Metropolitan News-Enterprise


Friday, December 22, 2006


Page 1


S.C.: Tribe Not Immune From Suit Over Campaign Contributions


By TINA BAY, Staff Writer


A federally recognized Native American tribe is not immune from suit by the California’s Fair Political Practices Commission for allegedly violating campaign contribution reporting requirements, the state Supreme Court held yesterday.

In a 4-3 decision, the justices affirmed a 2004 ruling by the Third District Court of Appeal allowing the FPPC to sue the Agua Caliente Band of Cahuilla Indians over its alleged failure to comply with provisions of the Political Reform Act. 

Writing for the majority, Justice Ming W. Chin said:

“Tribal members, as citizens of the United States, are allowed to participate in state elections. Allowing the Tribe immunity from suit in this context would allow tribal members to participate in elections and make campaign contributions (using the tribal organization) unfettered by regulations designed to ensure the system’s integrity. Allowing tribal members to participate in our state electoral process while leaving the state powerless to effectively guard against political corruption puts the state in an untenable and indefensible position without recourse.”

After being sued in Sacramento Superior Court by the FPPC in 2002, the tribe had moved to quash service of summons for lack of persona jurisdiction, arguing its status as a federally-recognized Indian tribe entitled it to sovereign immunity. 

Alleged Reporting Violations

FPPC’s complaint claimed the tribe made political campaign contributions of more than $7.5 million in 1998, $175,250 in the first half of 2001, and $426,000 in the first half of 2002, but failed to disclose lobbying interests and late contributions.  Among the allegedly unreported contributions was a March 2002 donation to a committee supporting failed Proposition 51—which, had it passed, would have authorized funding for several projects including a passenger rail line from Los Angeles to Palm Springs where the tribe operates a casino.

The complaint sought both an injunction ordering the tribe to file the required disclosure statements and as monetary penalties.

Denying the tribe’s motion to quash, Sacramento Superior Court Judge Loren E. McMaster ruled that the tribe’s sovereign immunity claim was outweighed by the state’s rights under the U.S. Constitution to preserve a republican form of government and regulate its electoral and legislative processes.  Therefore, he held, the FPPC had enforcement jurisdiction over the tribe. 

Agreeing, the Third District Court of Appeal said the state’s right to a republican form of government under Article IV, Sec. 4 of the U.S. Constitution, and its reserved powers under the Tenth Amendment, necessarily included the right to sue in order to protect against corruption of the political process. 

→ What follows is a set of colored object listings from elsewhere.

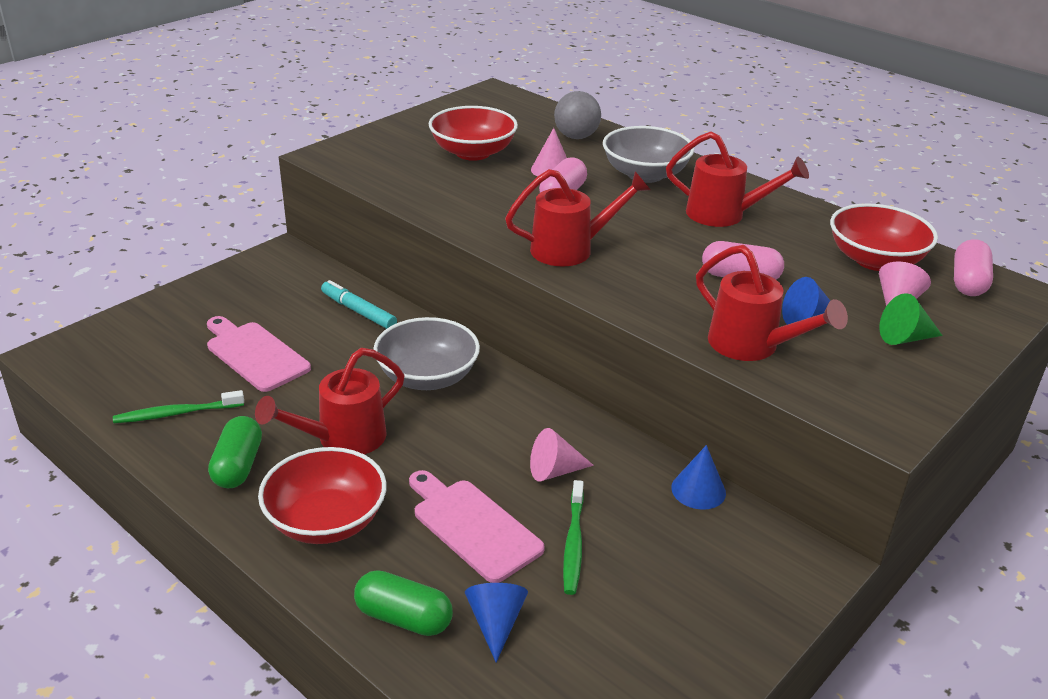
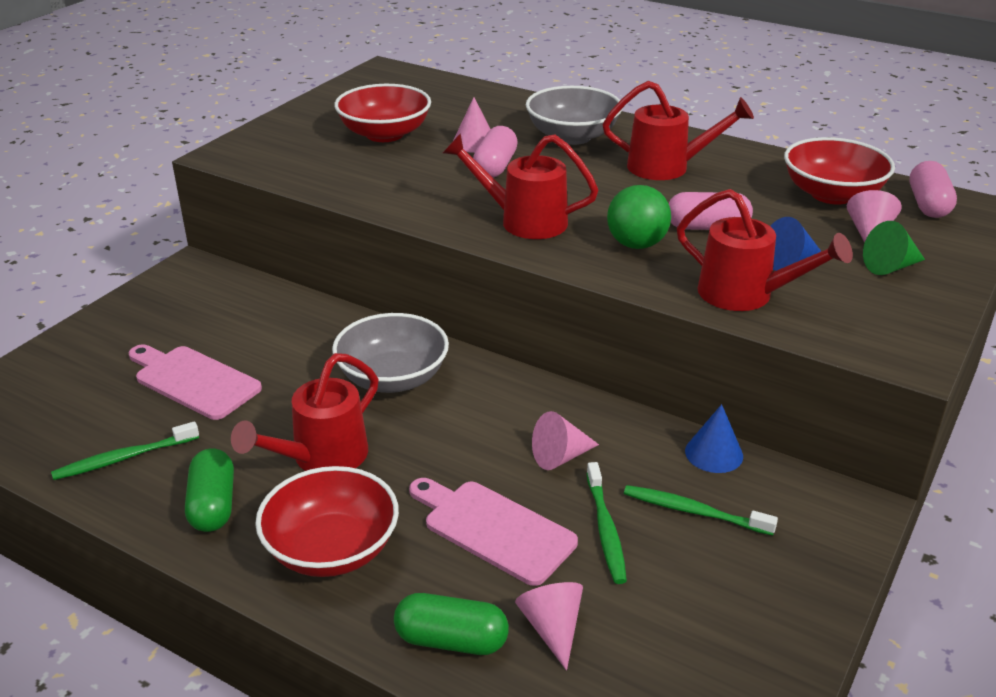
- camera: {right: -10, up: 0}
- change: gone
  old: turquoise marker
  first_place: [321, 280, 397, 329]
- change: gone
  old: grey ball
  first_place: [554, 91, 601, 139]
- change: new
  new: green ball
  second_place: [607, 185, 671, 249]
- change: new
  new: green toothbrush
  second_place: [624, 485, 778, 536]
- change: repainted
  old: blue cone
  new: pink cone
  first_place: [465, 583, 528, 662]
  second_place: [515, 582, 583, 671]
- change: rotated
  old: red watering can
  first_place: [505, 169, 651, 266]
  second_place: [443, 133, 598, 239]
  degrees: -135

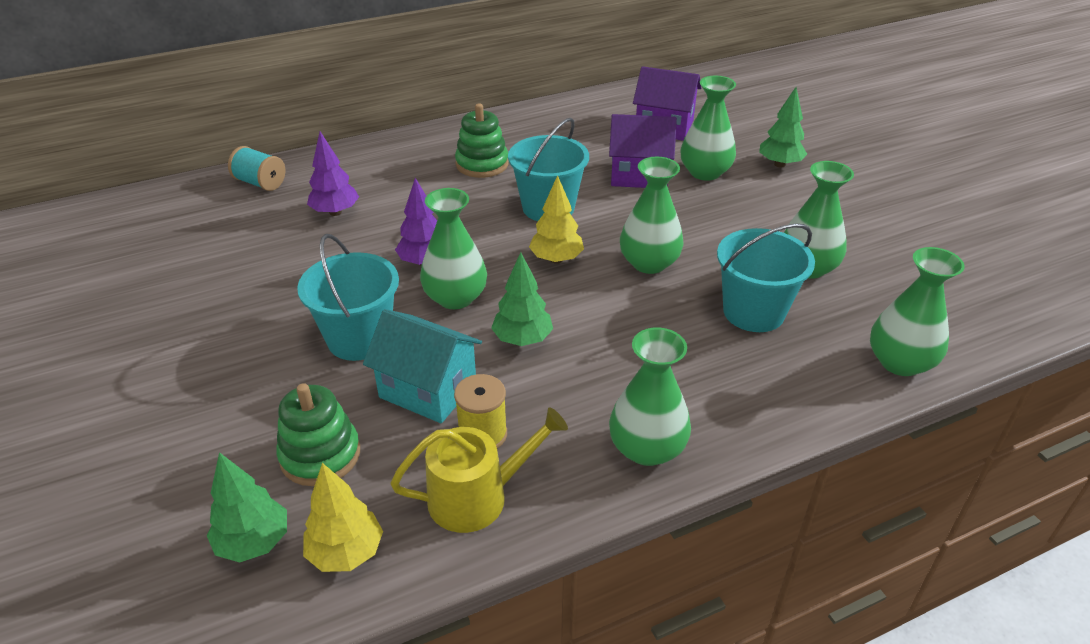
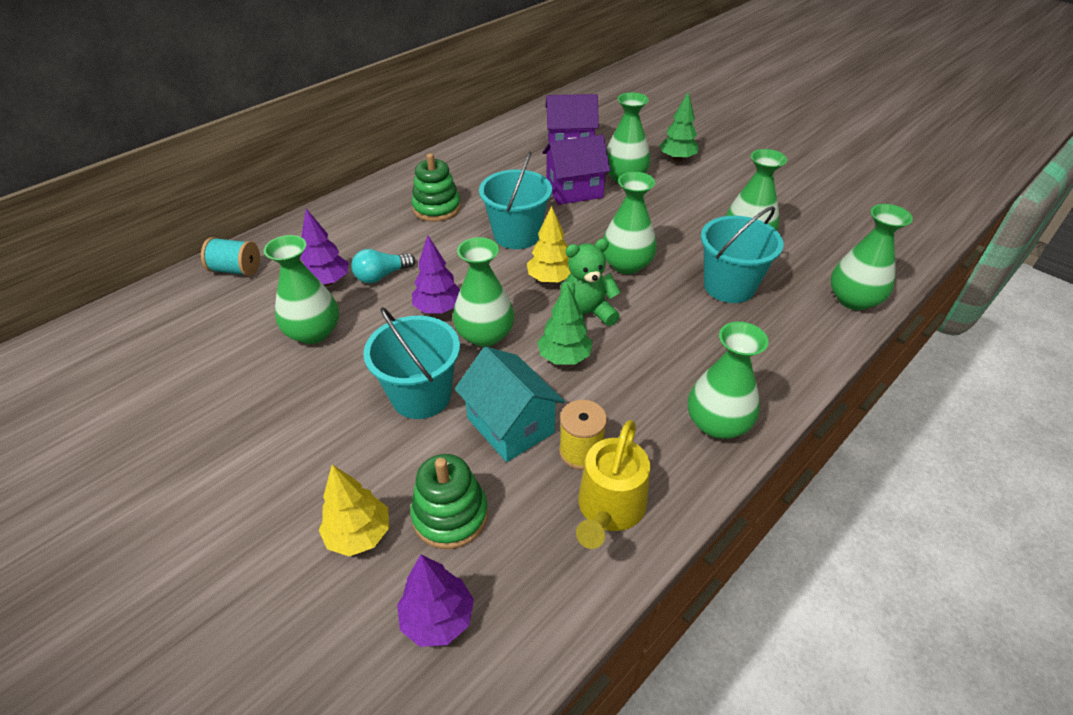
- camera: {right: -20, up: 5}
- change: new
  new: green vase
  second_place: [264, 235, 339, 344]
- change: new
  new: turquoise light bulb
  second_place: [351, 249, 415, 283]
- change: new
  new: green teddy bear
  second_place: [560, 239, 621, 326]
- change: shifted
  old: yellow tree
  first_place: [303, 463, 383, 572]
  second_place: [319, 465, 389, 556]
- change: repainted
  old: green tree
  new: purple tree
  first_place: [207, 452, 287, 562]
  second_place: [397, 554, 474, 647]
- change: rotated
  old: turquoise house
  first_place: [363, 309, 482, 423]
  second_place: [455, 347, 565, 462]
  degrees: 45
- change: rotated
  old: yellow watering can
  first_place: [391, 407, 568, 533]
  second_place: [576, 420, 650, 549]
  degrees: 150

Chin, joined by Chief Justices George and Justices Marvin R. Baxter and Carl A. Corrigan, agreed.

‘Constitutional Prerogatives’

While the U.S. Supreme Court has consistently affirmed the sovereign immunity doctrine, Chin explained, the court has grown increasingly critical of its continued application given that Indian tribes have developed into “viable economic and political nations.”

The justice wrote. 

“The Tribe correctly notes that the high court has not applied the Tenth Amendment or the guarantee clause to uphold a state’s enforcement of a state election provision against a sovereign tribe But neither has the court held that the federal common law doctrine of tribal sovereign immunity trumps state authority when a state acts in political ‘matters resting firmly within [its] constitutional prerogatives.’”

Noting the tribe is a major donor to political campaigns, Chin said the FPPC’s inability to enforce the Political Reform Act against the group would substantially weaken the, which is vital in protecting the political process from corruption.

In a dissent joined by Justices Joyce L. Kennard and Kathryn Mickle Werdegar, Justice Carlos R. Moreno disagreed with the majority’s characterization of the high court as critical of sovereign immunity.

“[I]t is more accurate to say that the Supreme Court has not wavered from the principle that whatever problems arise from the conflict between Indian and state sovereignty are matters for Congress, exercising its plenary power over Indian affairs, to solve,” Moreno argued.

Neither the Tenth Amendment nor the guarantee clause supports limiting tribal sovereign immunity, Moreno said, noting the FPPC could obtain the desired information from the tribe by asking it to waive sovereign immunity in matters pertaining to political reporting requirements.

“Contrary to the majority’s view, the incentive of Indian tribes to do so is strong,”  the justice remarked. 

FPPC Chair Liane Randolph said that the high court’s ruling was an important victory for all voters, including those who are members of Indian tribes.

It “upholds the right of California to run its own elections and, under political reform laws passed by California voters, require detailed disclosure of campaign contributions and lobbying activity,” she said.

Tribal Chairman Richard M. Milanovich said the tribe “is disappointed that the 4-3 decision by the court fails to follow established federal law,” and is deciding what further action to take.

The case is Agua Caliente Band of Cahuilla Indians v. Superior Court (Fair Political Practices Commission), 06 S.O.S. 6210.